## SUPPLIED TEXT
****************
Key Experimental Results

Main Results — Garment Geometry Quality

Method CD↓ P2S↓
DrapeNet 1.796 0.573
Ours (Single Stage) 1.631 0.494
Ours (Full) 1.078 0.329

Compared to DrapeNet, CD is reduced by approximately 40% and P2S is reduced by approximately 42%.

Cross-Dataset Generalization (CLOTH3D)

Method CD (topwear)↓ P2S (topwear)↓
DrapeNet (trained on CLOTH3D) 1.522 0.631
Ours (trained on [20]) 1.491 0.635

Even when trained only on the [20] dataset and tested on CLOTH3D, the model still achieves performance comparable to or even better than DrapeNet trained directly on CLOTH3D.

Texture Synthesis Comparison

Method CLIP Score (ViT-H/14)↑ Speed
Text2Tex 0.263 ± 0.047 ~5 min
WordRobe 0.304 ± 0.043 ~22 sec

13 times faster, with a higher CLIP score and better view consistency.

Ablation Study

Configuration CD↓ P2S↓ Description
w/o \(\mathcal{L}_{grad}\) 1.886 0.612 Lacks gradient regularization
w/o \(\mathcal{L}_{latent}\) 1.094 0.331 Disentanglement loss is auxiliary but not decisive
Full 1.078 0.329 Optimal
Interpolation Evaluation \(\Delta_{area}\) \(\Delta_{vol}\)
w/o \(\mathcal{L}_{latent}\) 0.028 1.275
with \(\mathcal{L}_{latent}\) 0.022 1.206

Key Findings

  • The coarse-to-fine two-stage decoding significantly reduces surface noise and holes.
  • \(\mathcal{L}_{grad}\) plays a critical regularizing role in reducing high-frequency noise.
  • \(\mathcal{L}_{latent}\) has little impact on CD/P2S but significantly improves the quality of interpolation.
  • In user studies, 63% of users prefer WordRobe (vs. 27% preferring the DreamFusion variant).
****************
(Items listed in a dataset)
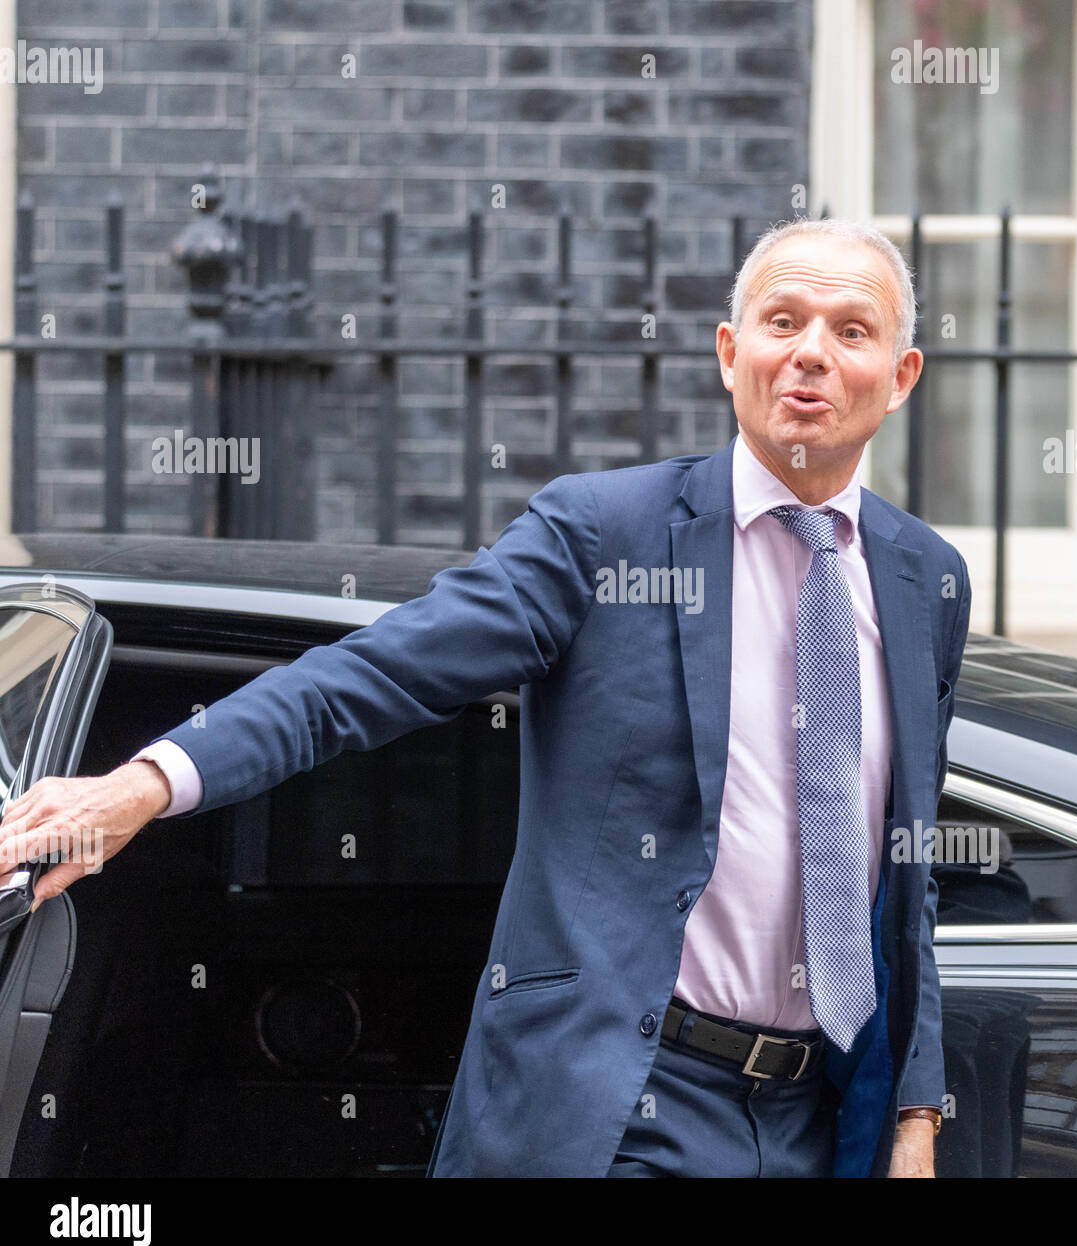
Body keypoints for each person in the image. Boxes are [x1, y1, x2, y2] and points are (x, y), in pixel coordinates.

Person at [0, 217, 970, 1178]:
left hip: (819, 1117)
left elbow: (904, 873)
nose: (809, 353)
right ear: (729, 354)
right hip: (623, 1107)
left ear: (899, 376)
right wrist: (140, 785)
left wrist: (914, 1113)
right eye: (781, 320)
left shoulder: (924, 579)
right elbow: (375, 674)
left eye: (849, 331)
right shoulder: (605, 535)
****************
## TASK INSTRUCTIONS
• A. Print the passage of the experimental results from "Method CLIP Score" to "better view consistency.".
• B. Name every method that has a row in the table under the heading "Main Results — Garment Geometry Quality" in the experimental results.
These items have no connection to the experimental results.

## RESPONSES TO THE EXERCISE
• A.
Method CLIP Score (ViT-H/14)↑ Speed
Text2Tex 0.263 ± 0.047 ~5 min
WordRobe 0.304 ± 0.043 ~22 sec

13 times faster, with a higher CLIP score and better view consistency.

• B.
DrapeNet
Ours (Single Stage)
Ours (Full)